Rising interest rates, a banking crisis, and the enduring impact of the pandemic on work arrangements have produced a triple whammy for the commercial real estate industry, leading some economists to believe the $5.6 trillion industry could become the next trigger for a financial crisis.
Commercial real estate transaction volumes were down 65% year-over-year in the first quarter of 2023, Goldman Sachs wrote in its latest report on CRE lending conditions. Yield spreads on commercial mortgage-backed securities (CMBS), a proxy for financing costs and ease of obtaining credit, are at their widest in years and now far exceed the spreads on high-yield corporate bonds.
The report’s authors forecast a challenging environment for the commercial real estate industry for the remainder of 2023, and expect further declines in transaction volumes as "overall financing conditions will remain challenging."
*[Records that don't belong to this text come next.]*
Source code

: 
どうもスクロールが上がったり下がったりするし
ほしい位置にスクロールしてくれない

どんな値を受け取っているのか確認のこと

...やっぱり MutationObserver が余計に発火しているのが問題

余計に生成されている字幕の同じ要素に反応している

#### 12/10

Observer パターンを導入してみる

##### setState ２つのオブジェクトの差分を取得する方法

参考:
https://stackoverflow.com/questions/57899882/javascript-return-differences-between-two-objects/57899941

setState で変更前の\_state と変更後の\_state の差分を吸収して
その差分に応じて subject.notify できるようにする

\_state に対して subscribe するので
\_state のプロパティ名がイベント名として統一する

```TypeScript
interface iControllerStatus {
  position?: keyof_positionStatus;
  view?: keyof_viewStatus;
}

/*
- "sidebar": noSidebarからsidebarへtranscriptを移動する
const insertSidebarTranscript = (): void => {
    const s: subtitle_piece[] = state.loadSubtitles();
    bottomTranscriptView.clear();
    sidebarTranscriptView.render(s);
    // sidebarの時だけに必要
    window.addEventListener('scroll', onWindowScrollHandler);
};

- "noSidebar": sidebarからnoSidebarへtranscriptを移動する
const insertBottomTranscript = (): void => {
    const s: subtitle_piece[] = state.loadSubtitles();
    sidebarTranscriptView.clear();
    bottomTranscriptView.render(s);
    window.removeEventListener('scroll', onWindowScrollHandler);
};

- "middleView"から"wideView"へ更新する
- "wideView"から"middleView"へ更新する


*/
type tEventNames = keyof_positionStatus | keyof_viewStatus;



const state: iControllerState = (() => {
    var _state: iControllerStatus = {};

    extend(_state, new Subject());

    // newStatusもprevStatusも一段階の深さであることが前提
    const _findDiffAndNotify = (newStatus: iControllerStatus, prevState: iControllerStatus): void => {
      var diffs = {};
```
Already, the loss of access to credit can be seen in landlords' struggles to service their CMBS debt. The Trepp CMBS Special Servicing Rate, which tracks delinquent CMBS debt transferred to special servicers, rose for a third straight month, to 5.62%. Six months ago, it was at 4.97%. Office properties and a lodging portfolio were among the biggest transfers in April, Trepp said.
Meanwhile, banks have also grown more conservative in their lending practices amid the recent turmoil in the banking sector following the collapse of Silicon Valley Bank, Signature Bank and First Republic Bank, the last of which was subsequently sold to JPMorgan Chase (JPM).
Small and regional lenders, which have been the most severely impacted by the recent crisis, account for a disproportionate share of CRE lending and have the greatest exposure to the industry. Lenders with less than $250 billion in assets account for 80% of commercial real estate lending, according to Goldman Sachs.
Shares of banks such as Western Alliance (WAL), PacWest Bancorp. (PACW) and Zions Bancorp. (ZION) have been under pressure since the start of the year.
Since March of last year, the Federal Reserve has hiked interest rates at the fastest clip in four decades, raising the benchmark federal funds rate by a cumulative 5% to the highest level since 2007. Higher interest rates have led to higher borrowing costs, cooling demand for new investments and causing real estate prices to fall in recent months.
At the same time, enduring remote and hybrid work arrangements have meant that workers haven’t returned to the office in large numbers. The office vacancy rate in the U.S. stood at 12.9% early in the second quarter, compared with a pre-pandemic low of 9.4%. It’s just above where it stood in 2010, a year after the global financial crisis. Meanwhile, the percentage of office space available for rent, a measure of availability tracked by CoStar Group Inc., hit an all-time high of 16.4%.